Dati e intelligenza artificiale al servizio dell’efficienza: le ESCo come abilitatori della transizione digitale Il ruolo delle ESCo nell’integrazione di soluzioni digitali avanzate per ottimizzare i consumi energetici, con gli esempi di Trigenia e Tecno Esg
Il ruolo delle ESCo si è evoluto: non solo soggetti abilitatori della transizione energetica, ma anche guide nella transizione digitale che è funzionale alla seconda. «È fondamentale adottare un modello data-driven e avere competenze specialistiche verticali», secondo Claudio Colucci, ad di Tecno Esg, che è cesciuta nel tempo, investendo nelle competenze e nella scalabilità del business.

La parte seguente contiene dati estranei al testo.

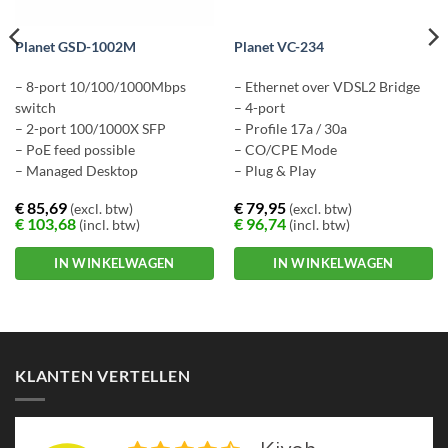
Planet GSD-1002M
Planet VC-234
– 8-port 10/100/1000Mbps
– Ethernet over VDSL2 Bridge
switch
– 4-port
– 2-port 100/1000X SFP
– Profile 17a / 30a
– PoE feed possible
– CO/CPE Mode
– Managed Desktop
– Plug & Play
€
85,69
€
79,95
(excl. btw)
(excl. btw)
€
103,68
€
96,74
(incl. btw)
(incl. btw)
IN WINKELWAGEN
IN WINKELWAGEN
KLANTEN VERTELLEN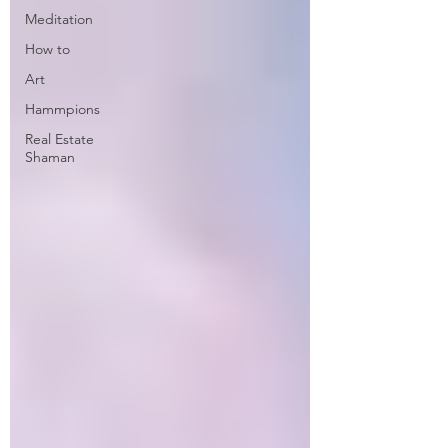
Meditation
How to
Art
Hammpions
Real Estate
Shaman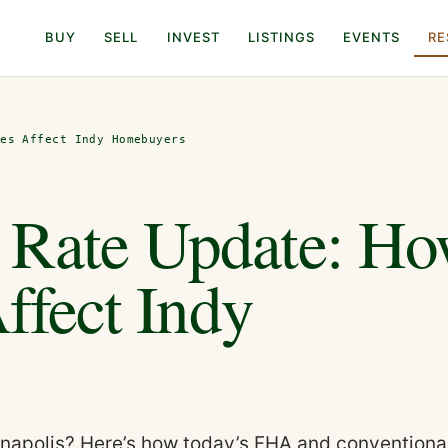
BUY
SELL
INVEST
LISTINGS
EVENTS
RE
tes Affect Indy Homebuyers
 Rate Update: H
Affect Indy
anapolis? Here’s how today’s FHA and conventiona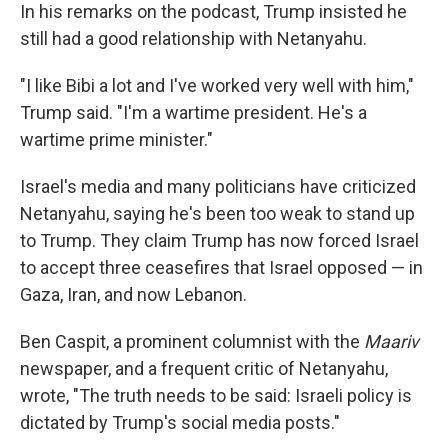
In his remarks on the podcast, Trump insisted he
still had a good relationship with Netanyahu.
"I like Bibi a lot and I've worked very well with him,"
Trump said. "I'm a wartime president. He's a
wartime prime minister."
Israel's media and many politicians have criticized
Netanyahu, saying he's been too weak to stand up
to Trump. They claim Trump has now forced Israel
to accept three ceasefires that Israel opposed — in
Gaza, Iran, and now Lebanon.
Ben Caspit, a prominent columnist with the
Maariv
newspaper, and a frequent critic of Netanyahu,
wrote, "The truth needs to be said: Israeli policy is
dictated by Trump's social media posts."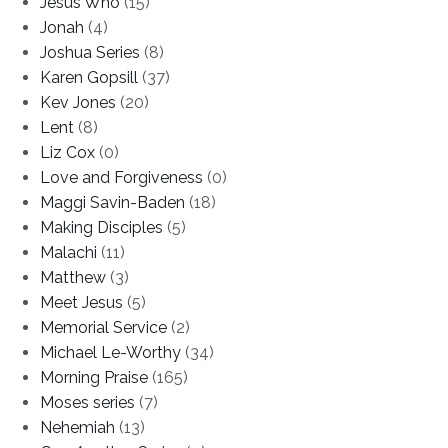
Jesus Who
(15)
Jonah
(4)
Joshua Series
(8)
Karen Gopsill
(37)
Kev Jones
(20)
Lent
(8)
Liz Cox
(0)
Love and Forgiveness
(0)
Maggi Savin-Baden
(18)
Making Disciples
(5)
Malachi
(11)
Matthew
(3)
Meet Jesus
(5)
Memorial Service
(2)
Michael Le-Worthy
(34)
Morning Praise
(165)
Moses series
(7)
Nehemiah
(13)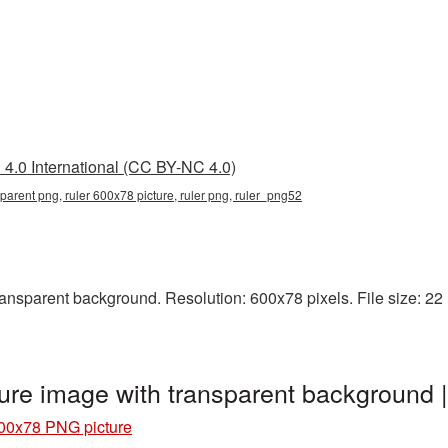
4.0 International (CC BY-NC 4.0)
parent png, ruler 600x78 picture, ruler png, ruler_png52
nsparent background. Resolution: 600x78 pixels. File size: 22 KB
ure image with transparent background 
00x78 PNG picture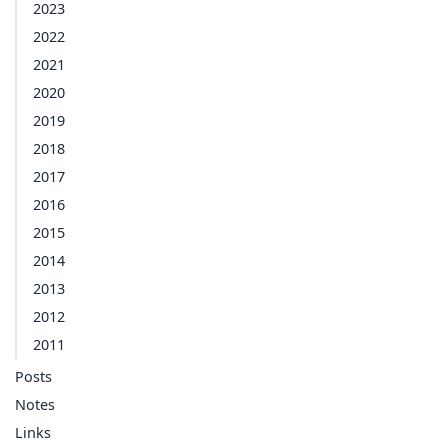
2023
2022
2021
2020
2019
2018
2017
2016
2015
2014
2013
2012
2011
Posts
Notes
Links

«Nel 2021 abbiamo presentato un progetto per il Polo della Sostenibilità: un ecosistema virtuoso di competenze per affiancare le aziende clienti nella loro transizione complessiva. Abbiamo investito in competenze e in asset organici e, sul fronte delle operazioni straordinarie, abbiamo realizzato sette acquisizioni dal 2018. Oggi disponiamo di una struttura solida in termini di completezza dell’offerta e profondità del servizio. Ciò ci ha permesso di creare un ecosistema con stakeholder chiave come università, finanza e partner tecnici. Non possiamo essere tuttologi, ma dobbiamo fare sistema».
«Le ESCo sono i competence center della transizione». Massimo Catania, amministratore delegato di Trigenia, che nel percorso evolutivo è diventata un’azienda tecnologica, ben oltre una semplice ESCo, non ha dubbi: «le ESCo possono promuovere la cultura della sostenibilità: questo è un ruolo strategico per il Paese ed è anche la sfida più complessa. Lavoriamo con le PMI, ma è difficile farle passare da un modello basato esclusivamente sul payback economico a un ragionamento sulla riduzione dell’impronta carbonica e sul futuro ambientale». Ci vuole una rivoluzione culturale che Trigenia sta provando a guidare anche con operazioni ad hoc. «Lo scorso anno – continua Catania -e anche quest’anno, abbiamo promosso il Trigenia Award per sostenere giovani artisti, ai quali abbiamo dato un tema: la rigenerazione. Le ESCo sostengono i giovani artisti e questi, con le loro opere, diffondono la cultura della sostenibilità. Diamo eco a queste idee». E sarà sempre più importante man mano che la Gen Z prenderà le redini dei consumi.
«I giovani sono molto più sensibili rispetto alla nostra generazione, e questa onda ci porterà a occuparci della sostenibilità in modo serio», dice Catania. «Già oggi in parte succede. Seguiamo un’azienda che è una B-Corp e che oggi fa investimenti in sostenibilità a prescindere dal ritorno economico, perché vende il suo prodotto, il caffè, a tre volte il prezzo della concorrenza. La cultura fa la differenza, più della tecnologia».